Source data
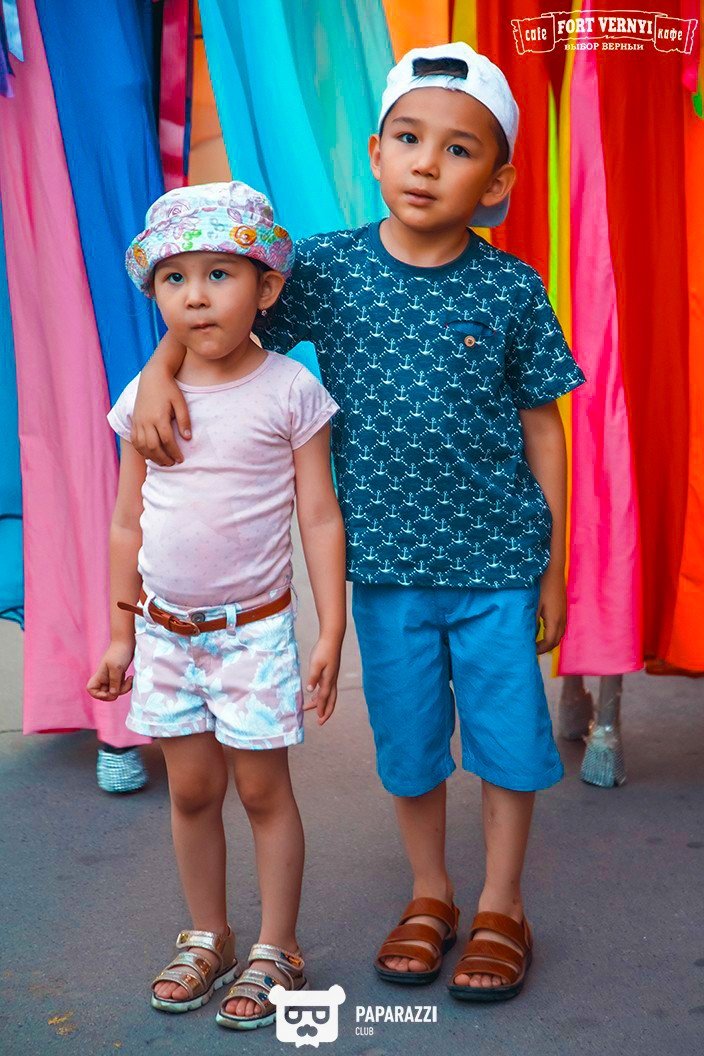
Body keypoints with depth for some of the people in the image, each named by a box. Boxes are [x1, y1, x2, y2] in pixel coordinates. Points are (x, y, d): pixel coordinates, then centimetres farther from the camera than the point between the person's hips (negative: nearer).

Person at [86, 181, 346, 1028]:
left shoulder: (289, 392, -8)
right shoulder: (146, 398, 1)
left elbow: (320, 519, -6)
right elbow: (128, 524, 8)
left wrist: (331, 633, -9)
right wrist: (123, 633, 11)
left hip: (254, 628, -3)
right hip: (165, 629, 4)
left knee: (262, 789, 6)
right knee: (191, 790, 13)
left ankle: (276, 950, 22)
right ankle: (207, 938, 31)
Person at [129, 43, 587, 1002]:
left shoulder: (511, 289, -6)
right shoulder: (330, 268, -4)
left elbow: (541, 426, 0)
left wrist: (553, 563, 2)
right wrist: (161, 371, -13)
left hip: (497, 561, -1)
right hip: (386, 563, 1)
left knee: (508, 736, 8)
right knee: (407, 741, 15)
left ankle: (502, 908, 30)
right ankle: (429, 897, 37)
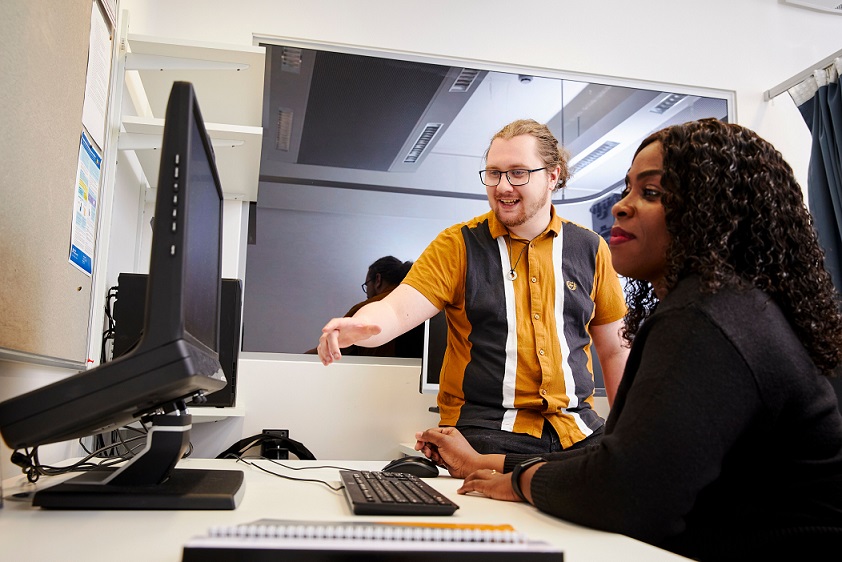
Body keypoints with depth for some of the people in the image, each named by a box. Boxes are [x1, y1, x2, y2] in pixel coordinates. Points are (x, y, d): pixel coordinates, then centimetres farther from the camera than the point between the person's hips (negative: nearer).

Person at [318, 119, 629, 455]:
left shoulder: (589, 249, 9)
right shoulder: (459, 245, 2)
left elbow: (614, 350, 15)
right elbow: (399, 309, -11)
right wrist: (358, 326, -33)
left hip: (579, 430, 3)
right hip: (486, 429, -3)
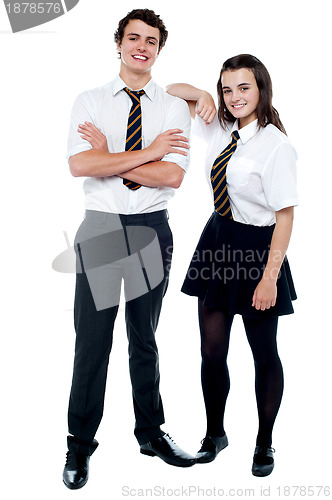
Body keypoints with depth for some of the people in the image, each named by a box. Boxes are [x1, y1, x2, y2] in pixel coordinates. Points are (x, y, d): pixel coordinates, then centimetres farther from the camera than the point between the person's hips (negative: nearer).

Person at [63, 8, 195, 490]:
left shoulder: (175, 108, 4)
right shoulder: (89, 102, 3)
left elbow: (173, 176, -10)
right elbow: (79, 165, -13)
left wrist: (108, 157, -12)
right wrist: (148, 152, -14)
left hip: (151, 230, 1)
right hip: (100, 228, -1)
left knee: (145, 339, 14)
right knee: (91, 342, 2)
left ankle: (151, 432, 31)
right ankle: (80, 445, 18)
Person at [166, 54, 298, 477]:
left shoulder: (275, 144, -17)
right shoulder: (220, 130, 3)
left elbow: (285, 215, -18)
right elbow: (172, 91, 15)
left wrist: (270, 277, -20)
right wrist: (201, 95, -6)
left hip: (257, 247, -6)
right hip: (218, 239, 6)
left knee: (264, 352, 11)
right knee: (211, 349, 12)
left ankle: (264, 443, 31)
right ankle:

Task details
Return all the lines above exactly; none of the pictures should appear.

Exercise answer
Body keypoints with depth for some of the people in the image, each named by a box. Boxes are [x1, y1, x2, y2] in pixel coordinates. Points are (x, y, d): pixel coordinates, then centimetres farther from the camera than the point between the person's hips (negative: nearer).

Person at [86, 181, 346, 1028]:
left shoulder: (289, 392, -8)
right shoulder: (146, 398, 1)
left elbow: (320, 519, -6)
right elbow: (128, 524, 8)
left wrist: (331, 633, -9)
right wrist: (123, 633, 11)
left hip: (254, 628, -3)
right hip: (165, 629, 4)
left knee: (262, 789, 6)
right knee: (191, 790, 13)
left ankle: (276, 950, 22)
right ankle: (207, 938, 31)
Person at [129, 43, 587, 1002]:
left shoulder: (511, 289, -6)
right shoulder: (330, 268, -4)
left elbow: (541, 426, 0)
left wrist: (553, 563, 2)
right wrist: (161, 371, -13)
left hip: (497, 561, -1)
right hip: (386, 563, 1)
left knee: (508, 736, 8)
right knee: (407, 741, 15)
left ankle: (502, 908, 30)
right ankle: (429, 897, 37)
Body keypoints with depth for some of the people in the image, each named by a box. Boxes are [x1, y1, x2, y2] in pixel coordinates. Points are (x, y, d): pixel coordinates, then centimetres farther from the camera than the point between the person's hips (negative: nearer).

Person at [318, 119, 629, 455]:
left shoulder: (589, 249, 9)
right shoulder: (459, 245, 2)
left elbow: (614, 350, 15)
right elbow: (399, 309, -11)
right wrist: (358, 326, -33)
left hip: (579, 430, 3)
right hip: (486, 429, -3)
Body keypoints with depth for some of the people in the image, each named by a box. Boxes are [x1, y1, x2, y2] in pixel coordinates. Points are (x, y, d): pixel coordinates, then centimetres farther from the camera than the point between the person's hips (negative: nearer).

Person at [63, 8, 195, 490]:
left shoulder: (175, 108, 4)
right shoulder: (89, 102, 3)
left elbow: (173, 176, -10)
right elbow: (79, 165, -13)
left wrist: (108, 157, -12)
right wrist: (148, 152, -14)
left hip: (151, 230, 1)
right hip: (100, 228, -1)
left knee: (145, 339, 14)
right knee: (91, 342, 2)
left ankle: (151, 432, 31)
right ankle: (80, 445, 18)
Person at [166, 54, 298, 477]:
left shoulder: (275, 144, -17)
right shoulder: (220, 130, 3)
left elbow: (285, 215, -18)
right elbow: (172, 91, 15)
left wrist: (270, 277, -20)
right wrist: (201, 95, -6)
left hip: (257, 247, -6)
right hip: (218, 239, 6)
left knee: (264, 352, 11)
right knee: (211, 349, 12)
left ankle: (264, 443, 31)
right ankle:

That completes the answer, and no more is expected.